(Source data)
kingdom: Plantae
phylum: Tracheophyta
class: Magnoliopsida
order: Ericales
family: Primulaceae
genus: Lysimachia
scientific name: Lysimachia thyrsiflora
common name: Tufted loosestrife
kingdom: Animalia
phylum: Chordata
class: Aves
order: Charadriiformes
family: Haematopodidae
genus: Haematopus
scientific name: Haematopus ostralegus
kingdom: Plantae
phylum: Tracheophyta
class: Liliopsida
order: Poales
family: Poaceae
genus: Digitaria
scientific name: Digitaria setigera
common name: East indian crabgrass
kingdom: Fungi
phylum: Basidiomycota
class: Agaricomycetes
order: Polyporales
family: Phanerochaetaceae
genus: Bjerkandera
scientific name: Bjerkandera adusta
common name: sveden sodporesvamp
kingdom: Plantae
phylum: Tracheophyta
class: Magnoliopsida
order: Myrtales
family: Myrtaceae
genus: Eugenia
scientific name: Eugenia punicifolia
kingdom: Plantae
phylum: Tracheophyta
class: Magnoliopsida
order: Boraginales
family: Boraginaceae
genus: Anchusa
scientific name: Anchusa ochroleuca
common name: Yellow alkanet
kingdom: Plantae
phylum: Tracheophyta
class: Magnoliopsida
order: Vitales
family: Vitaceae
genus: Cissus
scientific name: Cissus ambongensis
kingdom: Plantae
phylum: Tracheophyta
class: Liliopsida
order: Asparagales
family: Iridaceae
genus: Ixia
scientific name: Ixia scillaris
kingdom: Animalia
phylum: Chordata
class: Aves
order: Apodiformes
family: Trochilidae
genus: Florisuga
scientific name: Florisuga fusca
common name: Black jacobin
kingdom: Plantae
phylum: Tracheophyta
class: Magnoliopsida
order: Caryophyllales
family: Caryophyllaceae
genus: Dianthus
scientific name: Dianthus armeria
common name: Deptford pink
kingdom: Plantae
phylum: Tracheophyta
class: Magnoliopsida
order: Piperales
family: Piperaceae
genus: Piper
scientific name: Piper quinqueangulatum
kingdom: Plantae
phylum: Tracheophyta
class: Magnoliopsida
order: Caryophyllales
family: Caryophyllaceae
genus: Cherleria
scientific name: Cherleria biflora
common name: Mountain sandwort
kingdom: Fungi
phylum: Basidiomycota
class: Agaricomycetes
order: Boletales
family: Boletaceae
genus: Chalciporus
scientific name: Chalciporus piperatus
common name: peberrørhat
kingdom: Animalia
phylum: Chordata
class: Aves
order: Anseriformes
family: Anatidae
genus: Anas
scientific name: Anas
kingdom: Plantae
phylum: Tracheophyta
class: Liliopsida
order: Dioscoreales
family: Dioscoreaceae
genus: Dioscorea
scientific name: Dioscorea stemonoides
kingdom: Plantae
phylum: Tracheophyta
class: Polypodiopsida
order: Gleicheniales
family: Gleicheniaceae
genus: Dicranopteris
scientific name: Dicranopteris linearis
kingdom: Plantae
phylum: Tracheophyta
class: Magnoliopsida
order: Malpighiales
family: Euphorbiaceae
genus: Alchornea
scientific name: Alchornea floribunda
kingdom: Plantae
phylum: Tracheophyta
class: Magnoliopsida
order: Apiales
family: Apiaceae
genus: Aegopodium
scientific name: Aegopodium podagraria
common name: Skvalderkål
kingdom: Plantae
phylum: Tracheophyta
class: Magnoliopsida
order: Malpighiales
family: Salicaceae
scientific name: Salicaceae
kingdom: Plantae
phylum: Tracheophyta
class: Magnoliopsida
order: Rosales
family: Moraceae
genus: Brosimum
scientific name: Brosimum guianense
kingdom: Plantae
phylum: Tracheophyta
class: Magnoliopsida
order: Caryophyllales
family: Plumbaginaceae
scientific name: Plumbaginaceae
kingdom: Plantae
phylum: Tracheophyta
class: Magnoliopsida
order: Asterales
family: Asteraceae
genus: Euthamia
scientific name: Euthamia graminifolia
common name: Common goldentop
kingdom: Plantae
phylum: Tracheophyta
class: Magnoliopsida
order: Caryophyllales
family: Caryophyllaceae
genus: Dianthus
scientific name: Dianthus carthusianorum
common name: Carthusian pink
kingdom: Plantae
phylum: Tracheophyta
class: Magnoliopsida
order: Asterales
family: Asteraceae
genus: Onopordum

● GOAL:
Reproduce every line above verbatim, changing nothing.

● SOLUTION FOR THIS TASK:
kingdom: Plantae
phylum: Tracheophyta
class: Magnoliopsida
order: Ericales
family: Primulaceae
genus: Lysimachia
scientific name: Lysimachia thyrsiflora
common name: Tufted loosestrife
kingdom: Animalia
phylum: Chordata
class: Aves
order: Charadriiformes
family: Haematopodidae
genus: Haematopus
scientific name: Haematopus ostralegus
kingdom: Plantae
phylum: Tracheophyta
class: Liliopsida
order: Poales
family: Poaceae
genus: Digitaria
scientific name: Digitaria setigera
common name: East indian crabgrass
kingdom: Fungi
phylum: Basidiomycota
class: Agaricomycetes
order: Polyporales
family: Phanerochaetaceae
genus: Bjerkandera
scientific name: Bjerkandera adusta
common name: sveden sodporesvamp
kingdom: Plantae
phylum: Tracheophyta
class: Magnoliopsida
order: Myrtales
family: Myrtaceae
genus: Eugenia
scientific name: Eugenia punicifolia
kingdom: Plantae
phylum: Tracheophyta
class: Magnoliopsida
order: Boraginales
family: Boraginaceae
genus: Anchusa
scientific name: Anchusa ochroleuca
common name: Yellow alkanet
kingdom: Plantae
phylum: Tracheophyta
class: Magnoliopsida
order: Vitales
family: Vitaceae
genus: Cissus
scientific name: Cissus ambongensis
kingdom: Plantae
phylum: Tracheophyta
class: Liliopsida
order: Asparagales
family: Iridaceae
genus: Ixia
scientific name: Ixia scillaris
kingdom: Animalia
phylum: Chordata
class: Aves
order: Apodiformes
family: Trochilidae
genus: Florisuga
scientific name: Florisuga fusca
common name: Black jacobin
kingdom: Plantae
phylum: Tracheophyta
class: Magnoliopsida
order: Caryophyllales
family: Caryophyllaceae
genus: Dianthus
scientific name: Dianthus armeria
common name: Deptford pink
kingdom: Plantae
phylum: Tracheophyta
class: Magnoliopsida
order: Piperales
family: Piperaceae
genus: Piper
scientific name: Piper quinqueangulatum
kingdom: Plantae
phylum: Tracheophyta
class: Magnoliopsida
order: Caryophyllales
family: Caryophyllaceae
genus: Cherleria
scientific name: Cherleria biflora
common name: Mountain sandwort
kingdom: Fungi
phylum: Basidiomycota
class: Agaricomycetes
order: Boletales
family: Boletaceae
genus: Chalciporus
scientific name: Chalciporus piperatus
common name: peberrørhat
kingdom: Animalia
phylum: Chordata
class: Aves
order: Anseriformes
family: Anatidae
genus: Anas
scientific name: Anas
kingdom: Plantae
phylum: Tracheophyta
class: Liliopsida
order: Dioscoreales
family: Dioscoreaceae
genus: Dioscorea
scientific name: Dioscorea stemonoides
kingdom: Plantae
phylum: Tracheophyta
class: Polypodiopsida
order: Gleicheniales
family: Gleicheniaceae
genus: Dicranopteris
scientific name: Dicranopteris linearis
kingdom: Plantae
phylum: Tracheophyta
class: Magnoliopsida
order: Malpighiales
family: Euphorbiaceae
genus: Alchornea
scientific name: Alchornea floribunda
kingdom: Plantae
phylum: Tracheophyta
class: Magnoliopsida
order: Apiales
family: Apiaceae
genus: Aegopodium
scientific name: Aegopodium podagraria
common name: Skvalderkål
kingdom: Plantae
phylum: Tracheophyta
class: Magnoliopsida
order: Malpighiales
family: Salicaceae
scientific name: Salicaceae
kingdom: Plantae
phylum: Tracheophyta
class: Magnoliopsida
order: Rosales
family: Moraceae
genus: Brosimum
scientific name: Brosimum guianense
kingdom: Plantae
phylum: Tracheophyta
class: Magnoliopsida
order: Caryophyllales
family: Plumbaginaceae
scientific name: Plumbaginaceae
kingdom: Plantae
phylum: Tracheophyta
class: Magnoliopsida
order: Asterales
family: Asteraceae
genus: Euthamia
scientific name: Euthamia graminifolia
common name: Common goldentop
kingdom: Plantae
phylum: Tracheophyta
class: Magnoliopsida
order: Caryophyllales
family: Caryophyllaceae
genus: Dianthus
scientific name: Dianthus carthusianorum
common name: Carthusian pink
kingdom: Plantae
phylum: Tracheophyta
class: Magnoliopsida
order: Asterales
family: Asteraceae
genus: Onopordum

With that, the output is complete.